This Kashmiri style masterpiece depicts Avalokiteshvara Padmapani (with particularly long legs) standing on a double-lotus base and plinth, a foot over the top of the pedestal, one hand doing the gesture of generosity, the other holding the stem of a (broken) lotus, adorned with a garland of leaves, jewellery and a sacred thread. His crown, made of three triangular panels, is typical of the Western Tibet and Ladakh area (we have seen in a previous post a similar sculpture of Avalokiteshvara from the Hemis monastery in Ladakh).
This other, with silver-inlaid eyes and copper-inlaid lips, has a plumper face and a fuller, more realistic, body. His richly incised dhoti is held in place with a belt. As on the previous example, it reaches above the knee on one side and is much longer on the other, with the pointed end reaching the base.
Here, the muscles are not as defined, the shoulders, hips and facial features are broader.
As on many other examples, the band that holds his crown has a rectangular ornament at the front (the stone now missing from it) and three long stands of matted hair fall over his shoulders. The rosettes are particularly large and there are no side bows. He has deeply incised eyebrowns, silver-inlaid eyes and urna. There is an effigy of Amitabha in his crown.
His dhoti is richly incised with a floral and geometrical motif, the edge of the longer side forms a ziz-zag shape all the way down. The extremities of his belt are neatly arranged, one diagonally and the other in a semi-circular shape – a recurrent feature, along with the buckle (usually shaped like a flower) and the large floral earrings.
This was clearly made in the same atelier. The position of the hand that holds the lotus is different and as a result the stem of the lotus passes over the garland, the rest is almost identical …
except for the head. This picture is the wrong way round (as in a mirror) but we can see that the facial features and the crown are different.
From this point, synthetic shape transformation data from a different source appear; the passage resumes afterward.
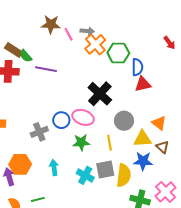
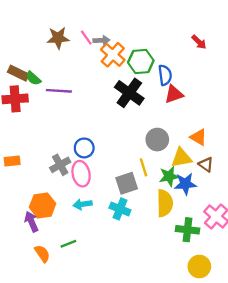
pink line: (69, 34) -> (86, 38), moved
black cross: (100, 94) -> (129, 93), moved
pink ellipse: (83, 117) -> (81, 174), moved, turned 65
green star: (81, 142) -> (169, 176), moved
cyan arrow: (54, 168) -> (83, 204), turned -84
gray square: (105, 169) -> (127, 183), moved

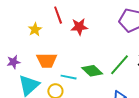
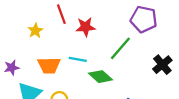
green line: (120, 65) -> (120, 48), moved
cyan line: (69, 77) -> (78, 59), moved

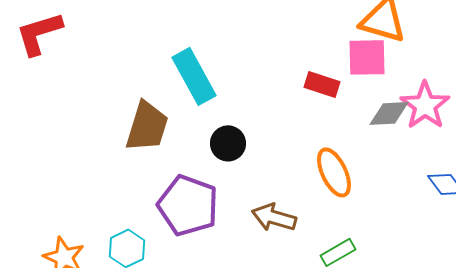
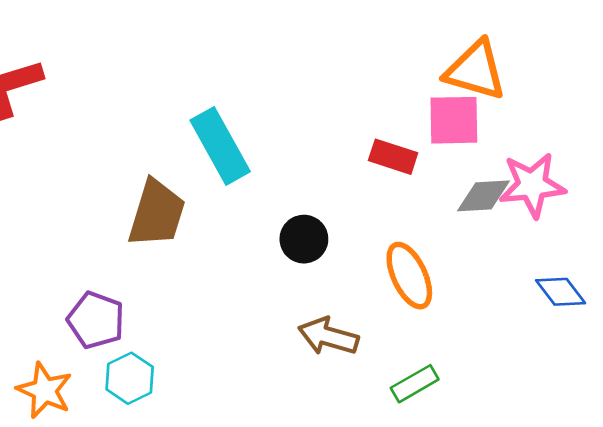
pink star: (425, 105) -> (532, 185), turned 30
black circle: (228, 143) -> (304, 239), moved
purple pentagon: (188, 205) -> (96, 320), moved, size x0.7

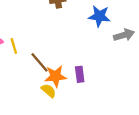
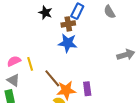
blue star: (99, 16) -> (68, 43), moved

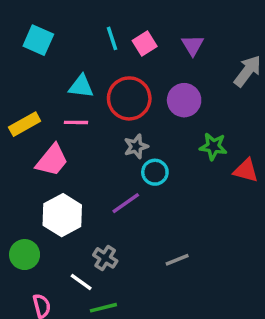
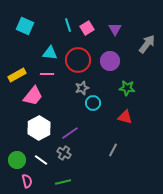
red triangle: (246, 170) -> (125, 117), moved
purple line: (126, 203) -> (70, 133), moved
green circle: (25, 255) -> (17, 160), moved
gray line: (177, 260) -> (113, 150), moved, turned -40
white line: (81, 282) -> (41, 160), moved

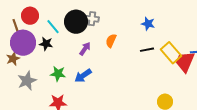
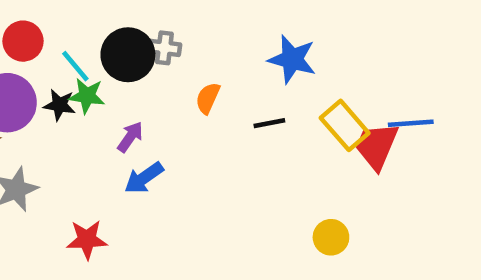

This well-proportioned figure wears a slightly different type of crown (also with an effigy of Amithaba on the front panel). His soft facial features are painted with cold gold and pigments. The slender body is swinging to one side in the Nepalese fashion. His transparent dhoti reaches below the knee and is fastened with a belt. He wears a celestial scarf closely fitted to his shoulders, the pointed ends reaching the (missing) pedestal.